Cody's pupils dilated. His brain screamed at him to stay out of it. But his body moved on pure, violent instinct.
He launched himself off the top step. He moved so fast he was nothing but a black blur against the snow.
Just inches before Ava's face smashed into the ice, a hard, unyielding arm wrapped around her chest.
The momentum sent Cody sliding across the icy porch. His boots scraped against the concrete, but his core remained perfectly stable. He absorbed the entire shock of the fall, holding Ava safely against his side.
Ava gasped for air, her heart threatening to burst out of her chest. She looked up.
Cody's face was inches from hers. His black eyes were completely devoid of warmth, but his grip on her was iron-clad.
He didn't ask if she was okay. He simply lifted her by the back of her coat, setting her upright on the flat driveway.
Then, Cody slowly turned his head. He locked eyes with Jerimiah, who was still standing on the steps.

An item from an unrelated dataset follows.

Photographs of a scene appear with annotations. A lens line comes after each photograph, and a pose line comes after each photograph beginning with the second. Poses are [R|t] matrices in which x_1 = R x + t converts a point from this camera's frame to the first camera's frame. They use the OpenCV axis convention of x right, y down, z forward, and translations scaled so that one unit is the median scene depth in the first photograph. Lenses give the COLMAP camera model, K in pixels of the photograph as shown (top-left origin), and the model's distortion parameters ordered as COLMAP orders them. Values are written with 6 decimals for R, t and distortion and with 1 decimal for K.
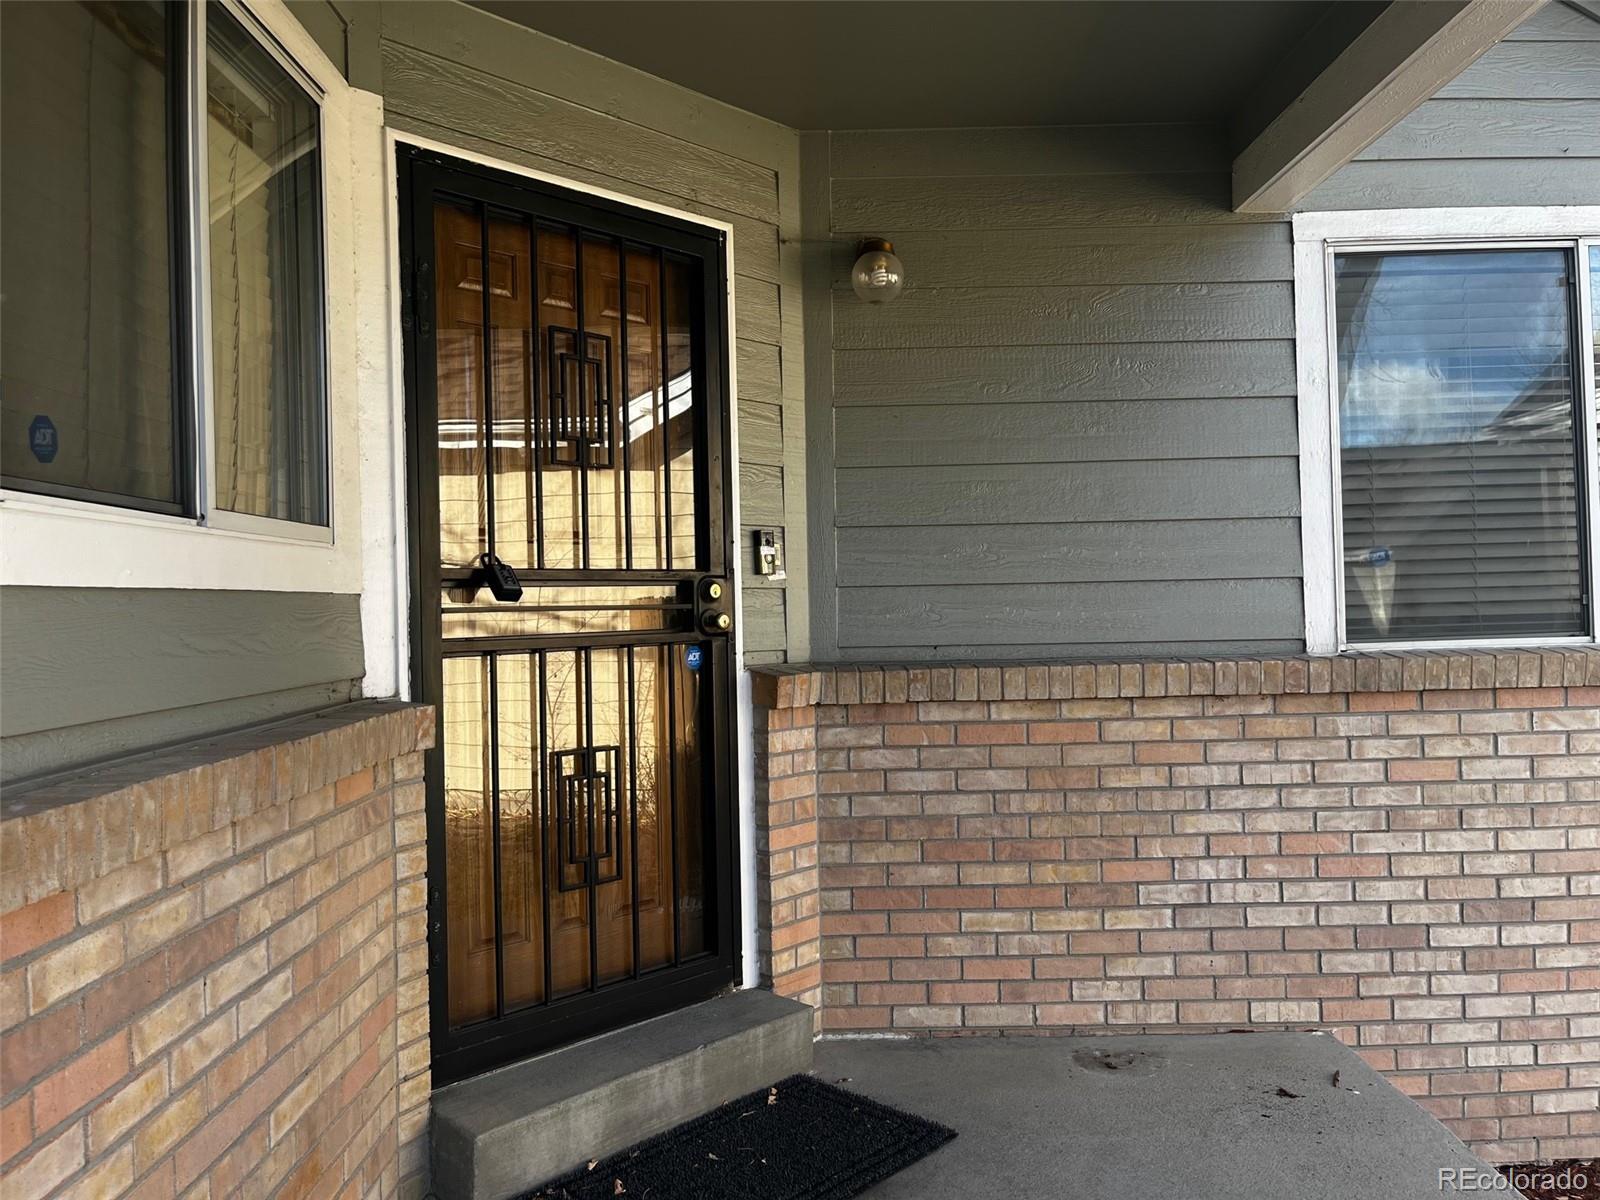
lens RADIAL K [[1209.7, 0, 800.0], [0, 1209.7, 600.0], [0, 0, 1]] dist [0.012109, 0.001313]
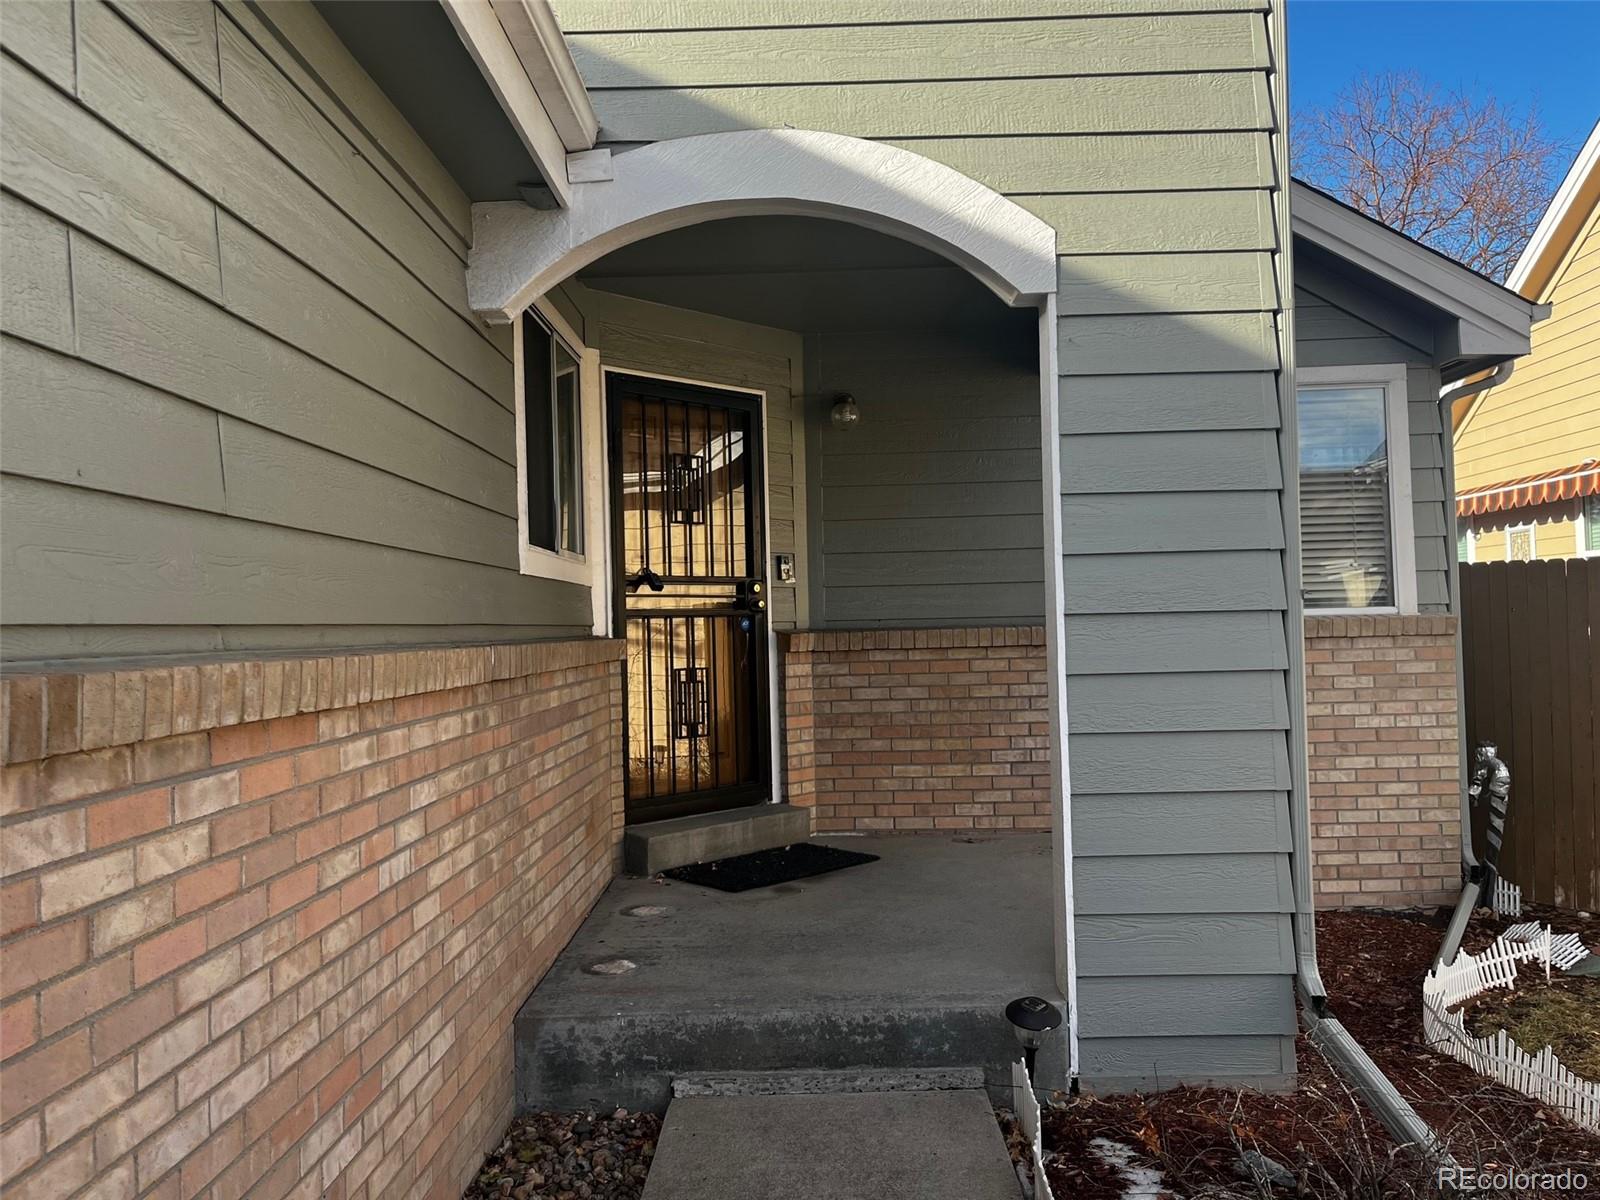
lens RADIAL K [[1209.7, 0, 800.0], [0, 1209.7, 600.0], [0, 0, 1]] dist [0.012109, 0.001313]
pose [[0.999700, -0.004913, -0.024001, 0.039001], [0.004389, 0.999752, -0.021840, 0.049120], [0.024102, 0.021728, 0.999473, -0.822268]]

Cody's eyes darkened into a terrifying, abyssal black. Raw, unfiltered killing intent radiated from his small frame. He looked at his father not as a parent, but as a hostile threat that needed to be eliminated.
Jerimiah's breath hitched. He hadn't expected the sociopathic kid to react so aggressively to protect the girl.
Jerimiah held up his hands, forcing a nervous laugh. "Whoops! Slippery steps, huh?"
Cody held the stare for three more seconds before turning away. He opened the sliding door of the van and climbed in.
Ava stood frozen in the snow. She looked at Cody's back.
Her chest tightened, but this time, not from fear. The cold, calculating freak of a brother had just risked himself to save her. In this strange, terrifying world, she suddenly felt an anchor of absolute safety.